-------- EXERCISE DATA
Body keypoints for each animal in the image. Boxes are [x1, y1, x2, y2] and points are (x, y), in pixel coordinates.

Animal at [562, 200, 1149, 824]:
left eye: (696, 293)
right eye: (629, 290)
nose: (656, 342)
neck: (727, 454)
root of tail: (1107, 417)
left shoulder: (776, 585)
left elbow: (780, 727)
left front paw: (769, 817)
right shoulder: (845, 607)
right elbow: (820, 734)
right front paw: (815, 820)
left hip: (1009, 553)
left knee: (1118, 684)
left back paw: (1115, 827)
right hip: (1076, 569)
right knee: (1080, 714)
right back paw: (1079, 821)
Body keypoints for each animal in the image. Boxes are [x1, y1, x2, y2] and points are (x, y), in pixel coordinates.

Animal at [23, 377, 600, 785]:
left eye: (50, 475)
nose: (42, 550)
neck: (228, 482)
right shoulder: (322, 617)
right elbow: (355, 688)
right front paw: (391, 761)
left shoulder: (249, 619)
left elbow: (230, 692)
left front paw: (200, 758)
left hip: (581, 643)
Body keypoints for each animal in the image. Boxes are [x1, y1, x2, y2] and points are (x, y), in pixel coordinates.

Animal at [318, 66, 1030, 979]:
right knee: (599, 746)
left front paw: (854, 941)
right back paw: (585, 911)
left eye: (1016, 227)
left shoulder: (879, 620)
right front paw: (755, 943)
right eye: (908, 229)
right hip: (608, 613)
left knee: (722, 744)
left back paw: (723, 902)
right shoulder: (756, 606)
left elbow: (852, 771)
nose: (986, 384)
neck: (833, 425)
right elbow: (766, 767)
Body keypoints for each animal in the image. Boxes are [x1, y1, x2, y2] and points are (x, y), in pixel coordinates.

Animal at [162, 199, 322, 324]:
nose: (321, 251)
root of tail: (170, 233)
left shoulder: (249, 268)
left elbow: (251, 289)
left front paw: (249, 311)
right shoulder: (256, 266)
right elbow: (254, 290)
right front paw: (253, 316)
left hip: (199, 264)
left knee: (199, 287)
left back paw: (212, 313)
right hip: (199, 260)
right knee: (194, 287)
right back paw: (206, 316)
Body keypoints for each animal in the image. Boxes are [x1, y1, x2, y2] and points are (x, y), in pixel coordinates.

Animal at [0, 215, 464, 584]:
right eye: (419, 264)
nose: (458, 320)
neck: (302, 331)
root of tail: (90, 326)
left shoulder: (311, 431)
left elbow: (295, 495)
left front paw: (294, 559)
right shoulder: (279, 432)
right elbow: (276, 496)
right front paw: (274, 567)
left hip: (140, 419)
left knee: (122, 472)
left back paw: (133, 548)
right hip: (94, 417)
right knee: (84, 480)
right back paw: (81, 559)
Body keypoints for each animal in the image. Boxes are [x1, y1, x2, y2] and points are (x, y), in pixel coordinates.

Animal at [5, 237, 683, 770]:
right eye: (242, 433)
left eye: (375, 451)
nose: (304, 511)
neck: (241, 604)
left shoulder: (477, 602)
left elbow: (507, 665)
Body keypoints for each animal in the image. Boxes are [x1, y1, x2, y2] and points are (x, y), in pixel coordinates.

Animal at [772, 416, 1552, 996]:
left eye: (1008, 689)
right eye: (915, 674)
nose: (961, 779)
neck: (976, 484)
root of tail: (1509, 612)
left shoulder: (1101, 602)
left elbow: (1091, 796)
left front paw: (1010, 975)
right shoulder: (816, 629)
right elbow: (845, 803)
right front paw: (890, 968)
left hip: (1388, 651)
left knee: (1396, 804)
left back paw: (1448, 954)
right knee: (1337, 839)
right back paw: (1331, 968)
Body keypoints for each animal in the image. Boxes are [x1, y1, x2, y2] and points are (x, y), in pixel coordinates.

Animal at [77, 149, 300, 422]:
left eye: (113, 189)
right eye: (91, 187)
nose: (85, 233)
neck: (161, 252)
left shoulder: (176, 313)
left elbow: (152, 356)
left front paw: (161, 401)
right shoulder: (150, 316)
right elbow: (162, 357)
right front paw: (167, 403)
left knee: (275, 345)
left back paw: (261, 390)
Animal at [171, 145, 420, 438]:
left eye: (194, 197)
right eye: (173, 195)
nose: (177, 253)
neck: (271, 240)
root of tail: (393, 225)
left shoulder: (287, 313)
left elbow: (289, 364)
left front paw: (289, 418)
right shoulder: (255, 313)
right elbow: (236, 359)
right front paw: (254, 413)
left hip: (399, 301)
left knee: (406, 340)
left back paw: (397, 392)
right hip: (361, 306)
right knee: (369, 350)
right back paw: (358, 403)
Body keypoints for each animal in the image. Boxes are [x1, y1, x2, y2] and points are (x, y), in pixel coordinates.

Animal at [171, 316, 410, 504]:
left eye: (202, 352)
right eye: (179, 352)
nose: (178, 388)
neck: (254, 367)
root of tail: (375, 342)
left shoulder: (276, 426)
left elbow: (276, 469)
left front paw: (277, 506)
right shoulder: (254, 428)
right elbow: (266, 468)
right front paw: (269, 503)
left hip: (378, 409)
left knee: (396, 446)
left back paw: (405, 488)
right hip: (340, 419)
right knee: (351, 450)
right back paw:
----------------
■ **WHAT YOU HAVE TO DO**:
Print every line from the one that contains "neck: (271, 240)" to the end of the records, exactly as written, and nothing more.

■ **FINAL ANSWER**:
neck: (271, 240)
root of tail: (393, 225)
left shoulder: (287, 313)
left elbow: (289, 364)
left front paw: (289, 418)
right shoulder: (255, 313)
right elbow: (236, 359)
right front paw: (254, 413)
left hip: (399, 301)
left knee: (406, 340)
left back paw: (397, 392)
right hip: (361, 306)
right knee: (369, 350)
right back paw: (358, 403)
Body keypoints for each animal in the image. Boxes are [x1, y1, x2, y2] and points are (x, y), in pixel coordinates.

Animal at [171, 316, 410, 504]:
left eye: (202, 352)
right eye: (179, 352)
nose: (178, 388)
neck: (254, 367)
root of tail: (375, 342)
left shoulder: (276, 426)
left elbow: (276, 469)
left front paw: (277, 506)
right shoulder: (254, 428)
right elbow: (266, 468)
right front paw: (269, 503)
left hip: (378, 409)
left knee: (396, 446)
left back paw: (405, 488)
right hip: (340, 419)
right knee: (351, 450)
right back paw:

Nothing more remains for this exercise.